下の写真の右側のボトル『Sun Peace WHISKY EXTRA GOLD』、このいかにも気楽そうな名前のウイスキーをご存じでしょうか。

今宮焼酎
左の何となく女性っぽい、可憐な感じのラベルのボトルは、ご存じの方も多いかもしれません。
ホッピーと相性が良いとされ、居酒屋でよく見かける『キンミヤ焼酎』です。
亀甲の中に宮の字、これがトレードマークです。

『キンミヤ焼酎』は三重県四日市市の(株)宮崎本店の製品です。
このボトルは600ml詰めです。

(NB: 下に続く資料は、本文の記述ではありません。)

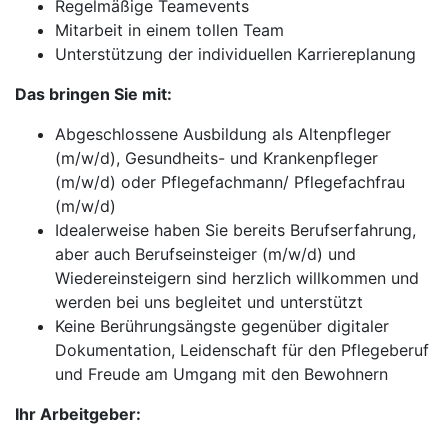
Regelmäßige Teamevents
Mitarbeit in einem tollen Team
Unterstützung der individuellen Karriereplanung
Das bringen Sie mit:
Abgeschlossene Ausbildung als Altenpfleger
(m/w/d), Gesundheits- und Krankenpfleger
(m/w/d) oder Pflegefachmann/ Pflegefachfrau
(m/w/d)
Idealerweise haben Sie bereits Berufserfahrung,
aber auch Berufseinsteiger (m/w/d) und
Wiedereinsteigern sind herzlich willkommen und
werden bei uns begleitet und unterstützt
Keine Berührungsängste gegenüber digitaler
Dokumentation, Leidenschaft für den Pflegeberuf
und Freude am Umgang mit den Bewohnern
Ihr Arbeitgeber:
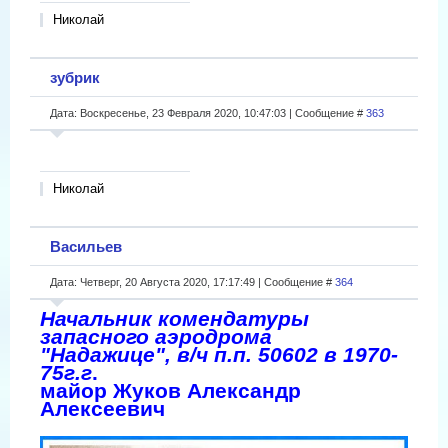
Николай
зубрик
Дата: Воскресенье, 23 Февраля 2020, 10:47:03 | Сообщение #
363
Николай
Васильев
Дата: Четверг, 20 Августа 2020, 17:17:49 | Сообщение #
364
Начальник комендатуры
запасного аэродрома
"Надажице", в/ч п.п. 50602 в 1970-
75г.г
.
майор Жуков Александр
Алексеевич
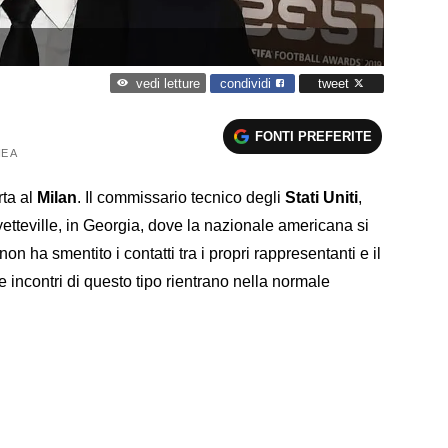
condividi
tweet
vedi letture
FONTI PREFERITE
E A
rta al
Milan
. Il commissario tecnico degli
Stati Uniti
,
etteville, in Georgia, dove la nazionale americana si
n ha smentito i contatti tra i propri rappresentanti e il
 incontri di questo tipo rientrano nella normale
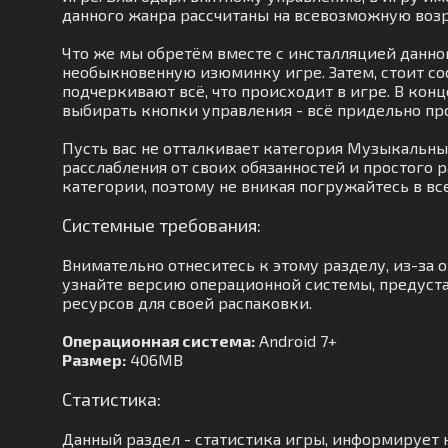
данного жанра рассчитаны на всевозможную возр
Что же мы обретём вместе с инсталляцией данног
необыкновенную изюминку игре. Затем, стоит с
подчеркивают всё, что происходит в игре. В конц
выбирать кнопки управления - всё придельно про
Пусть вас не отталкивает категория Музыкальн
расслабления от своих обязанностей и простого 
категории, поэтому не вникая погружайтесь в вс
Системные требования:
Внимательно отнеситесь к этому разделу, из-за
узнайте версию операционной системы, предуста
ресурсов для своей распаковки.
Операционная система:
Android 7+
Размер:
406MB
Статистика:
Данный раздел - статистика игры, информирует н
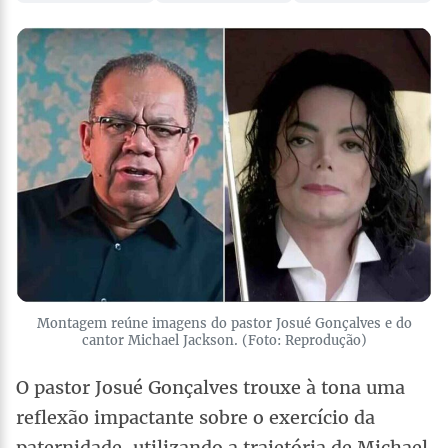
Montagem reúne imagens do pastor Josué Gonçalves e do
cantor Michael Jackson. (Foto: Reprodução)
O pastor Josué Gonçalves trouxe à tona uma
reflexão impactante sobre o exercício da
paternidade, utilizando a trajetória de Michael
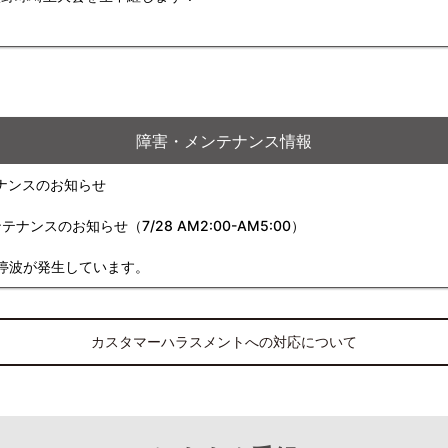
障害・メンテナンス情報
ナンスのお知らせ
スのお知らせ（7/28 AM2:00-AM5:00）
停波が発生しています。
カスタマーハラスメントへの対応について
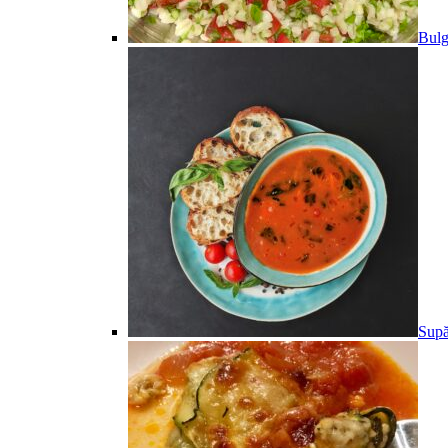
Bulg
Supă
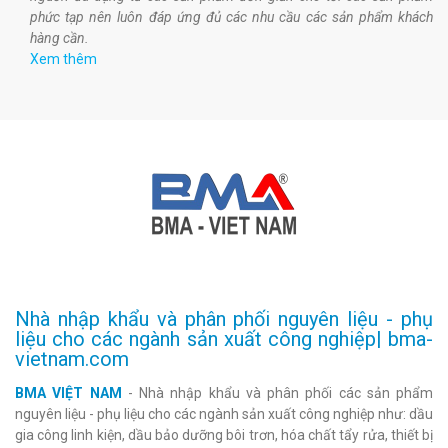
phức tạp nên luôn đáp ứng đủ các nhu cầu các sản phẩm khách
hàng cần.
Xem thêm
Nhà nhập khẩu và phân phối nguyên liệu - phụ
liệu cho các ngành sản xuất công nghiệp| bma-
vietnam.com
BMA VIỆT NAM
- Nhà nhập khẩu và phân phối các sản phẩm
nguyên liệu - phụ liệu cho các ngành sản xuất công nghiệp như: dầu
gia công linh kiện, dầu bảo dưỡng bôi trơn, hóa chất tẩy rửa, thiết bị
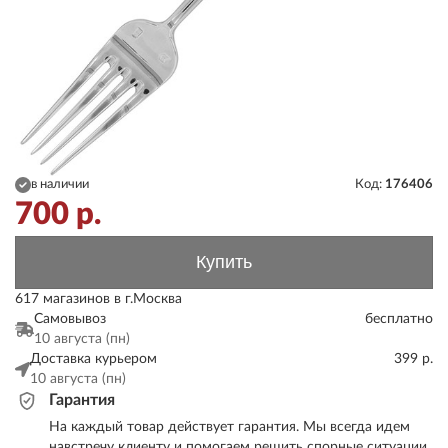
в наличии
Код:
176406
700
р.
Купить
617 магазинов в г.Москва
Самовывоз
бесплатно
10 августа (пн)
Доставка курьером
399 р.
10 августа (пн)
Гарантия
На каждый товар действует гарантия. Мы всегда идем
навстречу клиенту и помогаем решить спорные ситуации.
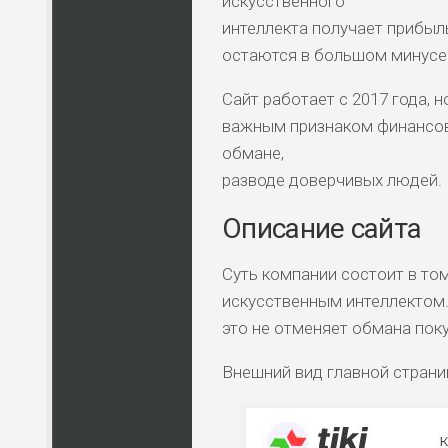
искусственного
интеллекта получает прибыл
остаются в большом минусе 
Сайт работает с 2017 года, 
важным признаком финансово
обмане,
разводе доверчивых людей.
Описание сайта
Суть компании состоит в то
искусственным интеллектом.
это не отменяет обмана пок
Внешний вид главной страни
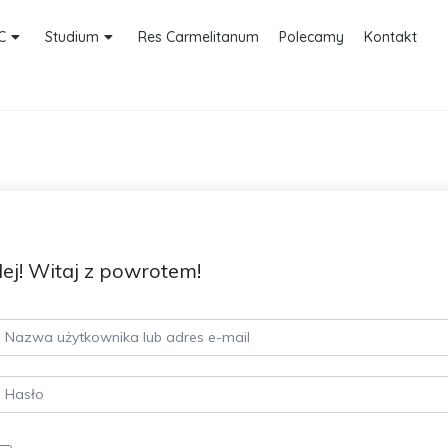
C
Studium
Res Carmelitanum
Polecamy
Kontakt
ej! Witaj z powrotem!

4合瓶というのならわかりますが、3.3合とはちょっと変わっていませんか。
なんと、焼酎なのにほかにも200(180ではない)、300、720、900、1,800mlという大きさが揃っているのです。
ちなみに『キンミヤ焼酎 600ml』の上代は、税込み538円と廉価です。

弘化3年(1846年)創業の宮崎本店は、とにかくユニークな醸造元なのです。
右の『Sun Peace Whisky』に戻りますが、これも宮崎本店の製品です。
日本酒の蔵元なのにウイスキーも作っているのです。

やや脳天気かと思えるブランド名ですが、戦後の混乱期に、「太陽の恵み」と「平和への願い」という2つの祈りを込めて発売されたという歴史を持っています。
ここにも宮崎本店らしい、酒に希望を託すような明るさが感じられます。

どうして私がこのウイスキーを飲むことになったのかをちょっとお話しします。
毎週月曜日に酒屋さんが近所の御用聞きに回ってくるのですが、ある日、『キンミヤ焼酎 600ml』を2本注文しました。
1週間も経ってから「取り寄せていたので時間がかかってしまいました」と言って、『Sun Peace Whisky』を2本持ってきたのです。

「キンミヤ焼酎を頼んだのですけれど・・・・・・」と言うと、
「これキンミヤですよ」と言うのです。
「これウイスキーですが・・・・・・」
「あれ、焼酎じゃない!?」
どこでどう間違ったのかわかりませんが、値段も安い。
「せっかくだし、めずらしいものだからそのままいただいておきます」と言って引き取りました。
こんな次第で『Sun Peace Whisky』を知ることになりました。

肝心のお味はといいますと、まずストレートでひとくち飲んだ印象は“甘い”です。
リキュールのようなドロッとした甘ったるさです。
二番目は、スモーキーな臭いとスパイシーな味わいです。
三番目はキレがなく平坦な味です。
結論として、およそウイスキーらしくないけれど、酒としては非常に飲みやすいと思います。

この甘ったるさはどこから来ているのか。
原材料を見ると、モルトとグレーンスピリッツとあります。
グレーンスピリッツとは、weblio辞典によりますと、〔トウモロコシなどの穀類を原料に、酵素剤(麦芽や糖化酵素)を用いて糖化・発酵させ、連続式蒸溜機でアルコール濃度95%以上に蒸留したもの〕ということであります。

熟成5年とありますから、グレーンスピリッツによる甘さが浅いままであるということなのでしょうか。

そういえば、『キンミヤ焼酎』の原材料はサトウキビの糖蜜です。
こちらも少し甘い味と臭いがします。

もちろん日本酒も造っています。ブランド名は『宮の雪』。
創業から170年経った今、宮崎本店の業績は絶好調のようです。